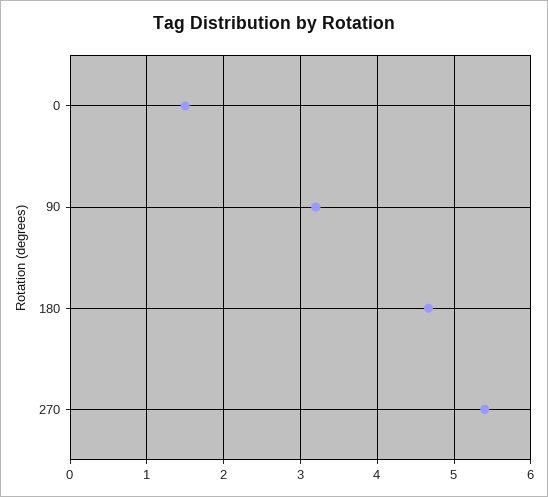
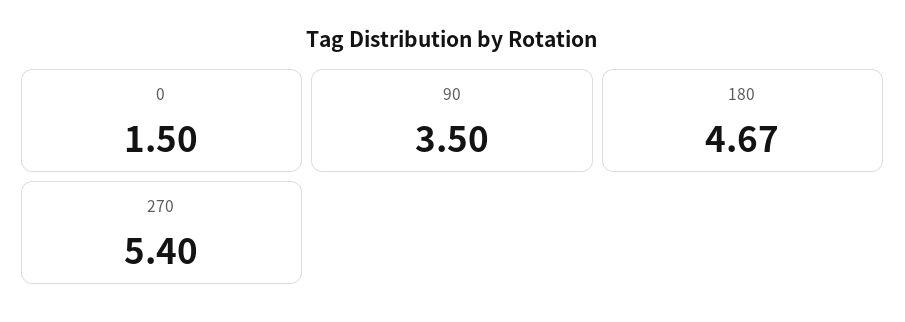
  {
    "0": 1.5,
-   "90": 3.2,
+   "90": 3.5,
    "180": 4.67,
    "270": 5.4
  }

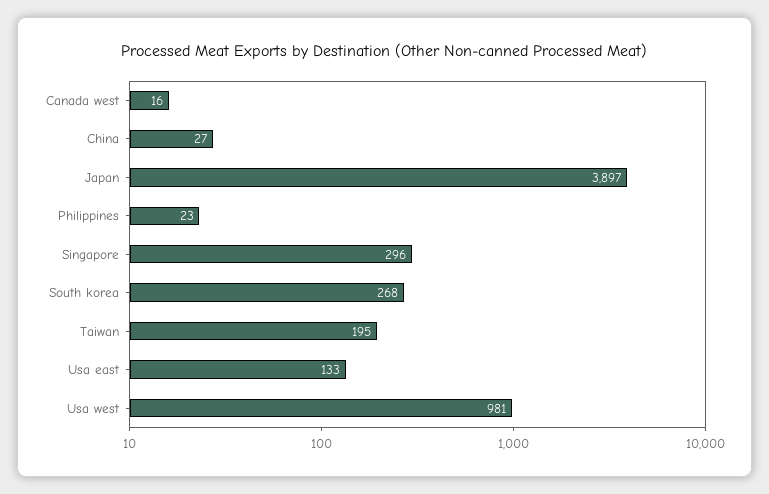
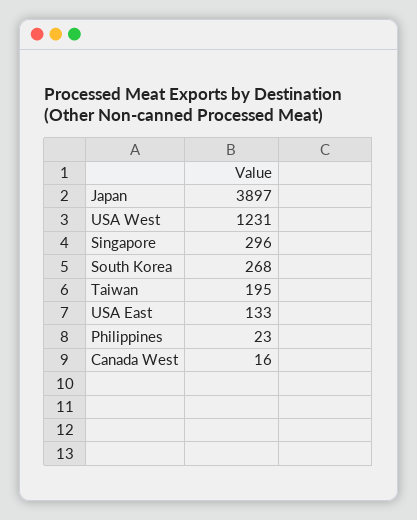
  {
    "Canada west": 16,
-   "China": 27,
    "Japan": 3897,
    "Philippines": 23,
    "Singapore": 296,
    "South korea": 268,
    "Taiwan": 195,
    "Usa east": 133,
-   "Usa west": 981
+   "Usa west": 1231
  }

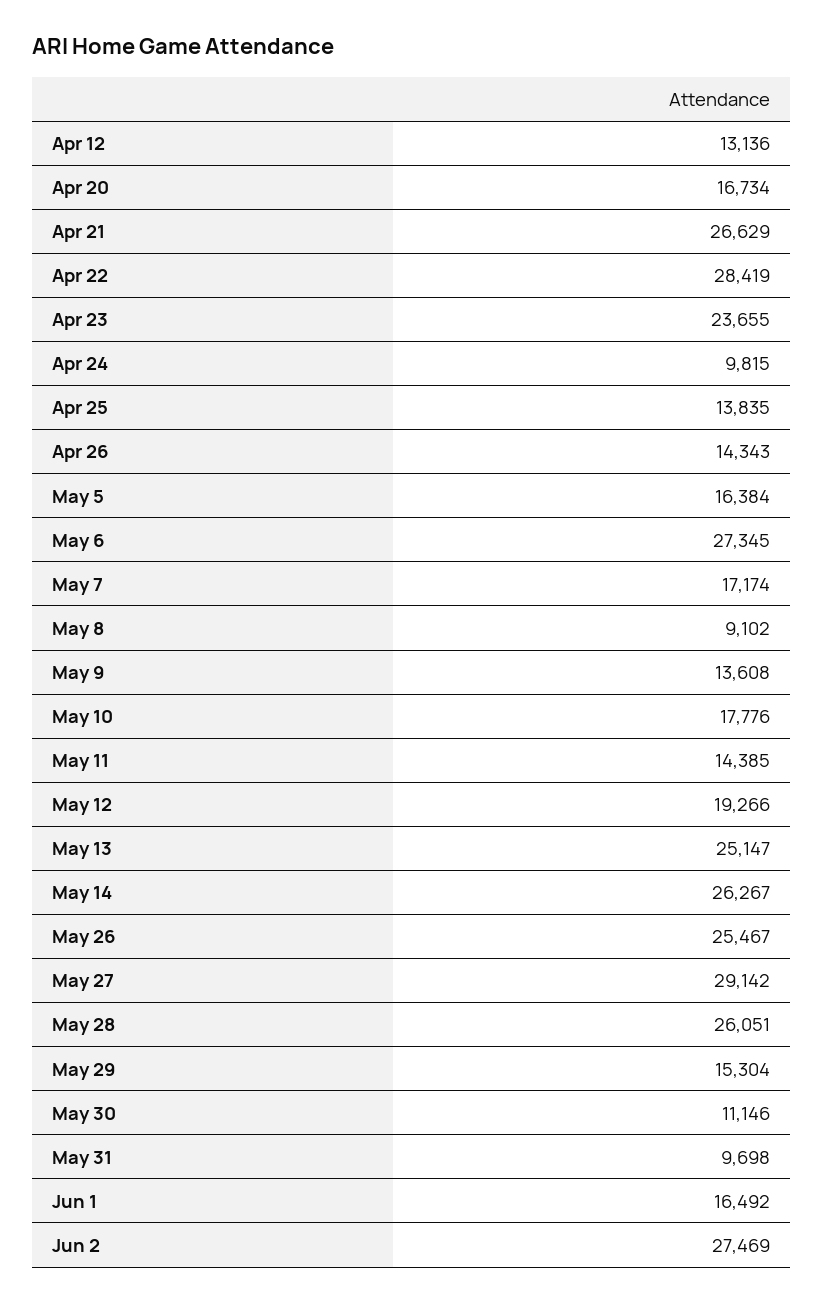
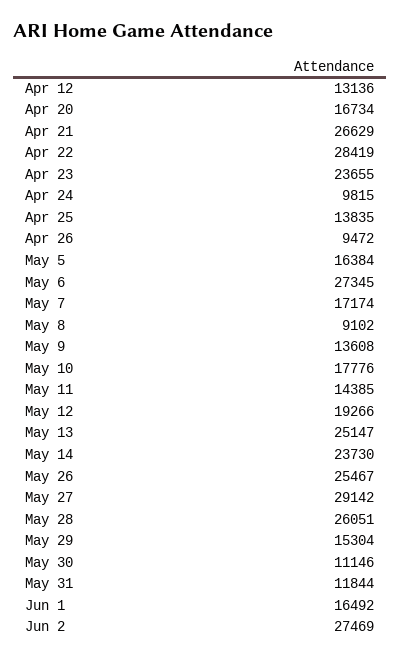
  {
    "Apr 12": 13136,
    "Apr 20": 16734,
    "Apr 21": 26629,
    "Apr 22": 28419,
    "Apr 23": 23655,
    "Apr 24": 9815,
    "Apr 25": 13835,
-   "Apr 26": 14343,
+   "Apr 26": 9472,
    "May 5": 16384,
    "May 6": 27345,
    "May 7": 17174,
    "May 8": 9102,
    "May 9": 13608,
    "May 10": 17776,
    "May 11": 14385,
    "May 12": 19266,
    "May 13": 25147,
-   "May 14": 26267,
+   "May 14": 23730,
    "May 26": 25467,
    "May 27": 29142,
    "May 28": 26051,
    "May 29": 15304,
    "May 30": 11146,
-   "May 31": 9698,
+   "May 31": 11844,
    "Jun 1": 16492,
    "Jun 2": 27469
  }

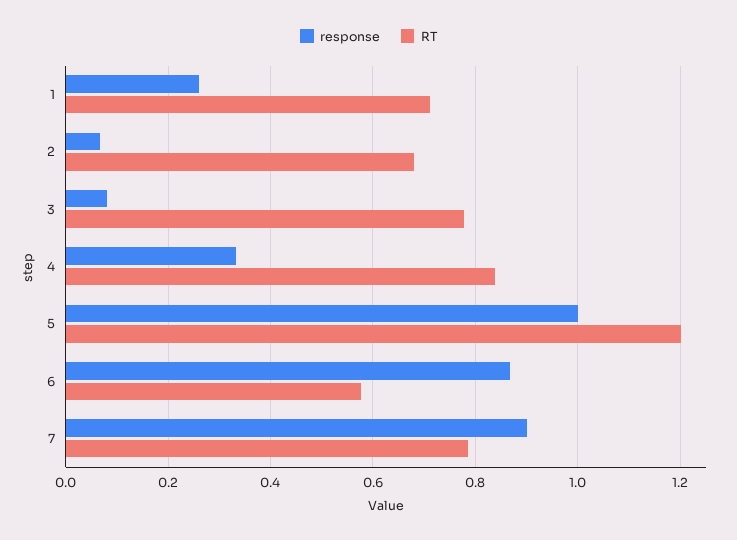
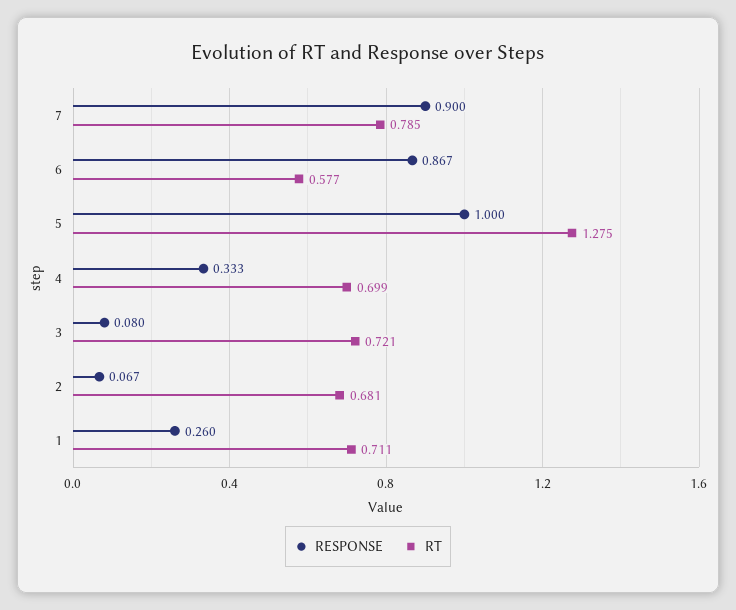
  {
    "response": {
      "1": 0.26,
      "2": 0.067,
      "3": 0.08,
      "4": 0.333,
      "5": 1,
      "6": 0.867,
      "7": 0.9
    },
    "RT": {
      "1": 0.711,
      "2": 0.681,
-     "3": 0.78,
+     "3": 0.721,
-     "4": 0.84,
+     "4": 0.699,
-     "5": 1.2,
+     "5": 1.275,
      "6": 0.577,
      "7": 0.785
    }
  }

§ **Your instructions**: If a line in the records above has the word "west", copy it.

§ **Answer section**:
    "Canada west": 16,
-   "Usa west": 981
+   "Usa west": 1231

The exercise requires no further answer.